• **The task**
Reproduce the following lines verbatim, omitting the pictures.

== == ==

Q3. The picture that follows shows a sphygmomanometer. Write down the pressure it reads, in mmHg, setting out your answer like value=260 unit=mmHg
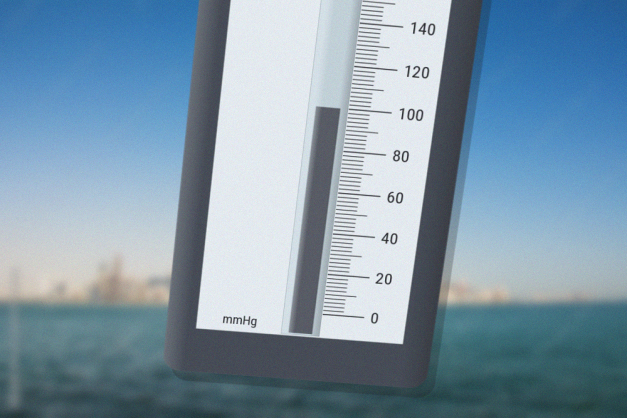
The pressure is value=100 unit=mmHg
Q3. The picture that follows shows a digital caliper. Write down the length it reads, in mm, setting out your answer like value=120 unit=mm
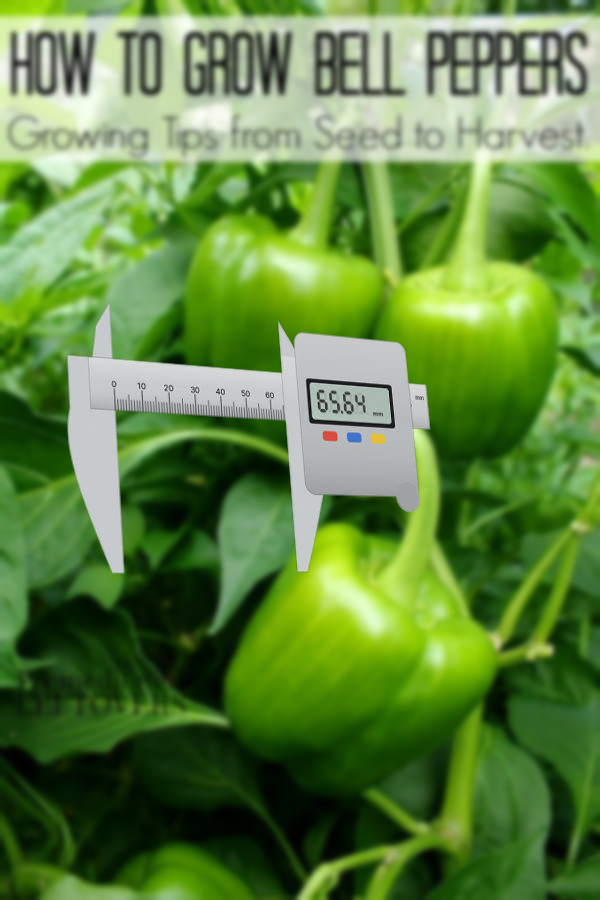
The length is value=65.64 unit=mm
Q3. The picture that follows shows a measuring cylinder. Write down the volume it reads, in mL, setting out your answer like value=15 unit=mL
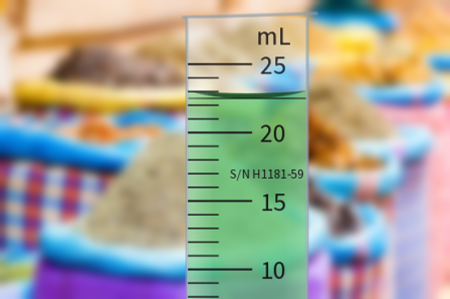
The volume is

== == ==

• **Solution**
Q3. The picture that follows shows a sphygmomanometer. Write down the pressure it reads, in mmHg, setting out your answer like value=260 unit=mmHg
The pressure is value=100 unit=mmHg
Q3. The picture that follows shows a digital caliper. Write down the length it reads, in mm, setting out your answer like value=120 unit=mm
The length is value=65.64 unit=mm
Q3. The picture that follows shows a measuring cylinder. Write down the volume it reads, in mL, setting out your answer like value=15 unit=mL
The volume is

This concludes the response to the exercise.